U2AF2 binds the polypyrimidine tract in exon 6 and represses the exon. (A) Schematics of mutations to polypyrimidine stretch (exPPT) within exon 6 introduced in the IL7R exon 6 minigene. The mutated residues are underlined. For each sequence, the exPPT score is indicated. (B) RT-PCR analysis of exon 6 splicing in transcripts from the wt or mutant IL7R minigenes in A. Percent exon 6 skipping was quantified and is shown under the gels as mean ± S.D. (n = 3). (C) Schematics of RNA baits used for RNA affinity chromatography with HeLa nuclear extracts. The black bar in exon 6 indicates the location of exPPT mutations described in A. (D) Representative WB measuring abundance of U2AF2 in HeLa NE input, or associated with matrix only, aptamer only, or wt, ex6 mt1, ex6 mt2 or ex6 mt3 IL7R RNAs in RNA affinity chromatography. (E) Fold-enrichment of U2AF2 pulled down with each RNA bait is shown relative to the wild-type bait (see Materials and Methods).

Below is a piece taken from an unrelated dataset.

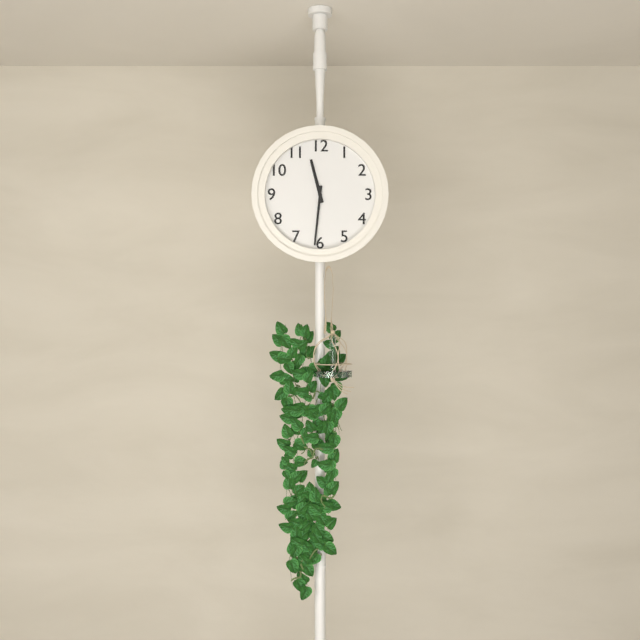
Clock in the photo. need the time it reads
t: 11:31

Enrichment is shown as mean from three independent experiments. (*) P < 0.05, (**) P < 0.01, and (****) P < 0.0001.

FIGURE 4.

U2AF2 recruits U2 snRNP to IL7R exon 6. (A) Schematics of the different RNA baits used for RAC. The black bar in exon 6 indicates the location of the exPPT mutations, and their sequence is shown on the right for each construct. (B) Representative WB illustrating abundance of U2AF2 in HeLa NE, or associated with the matrix, the aptamer RNA, or the different IL7R RNA baits: exon 6 and flanking introns (ex6 + introns), exon 6 only wild-type (ex6 wt), and exon 6 only mutant (ex6 mt4); quantification of U2AF2 pulled down is shown as mean from three experiments in D. (C) Representative WB illustrating abundance of U2AF2 and SF3B1 in HeLa NE, or associated with the aptamer RNA, or IL7R exon 6 RNA after 30, 45, or 60 min incubation at 30°C; quantification of U2AF2 or SF3B1 pulled down is shown as mean from three independent experiments in E (U2AF2) and F (SF3B1). (*) P < 0.05 and (**) P < 0.01.

FIGURE 5.

Exonic assembly of U2AF2-driven splicing complexes silences IL7R exon 6. (A) U2AF2 binds to the polypyrimidine tract in exon 6 creating a negative complex on the exon leading to exon 6 skipping. (B) The exonic BPS recruits U2 snRNP. This interaction is more stable when the risk allele C of rs6897932 is present which leads to more exon 6 skipping. (C) DDX39B remodels U2AF2-recruited U2 snRNP complexes.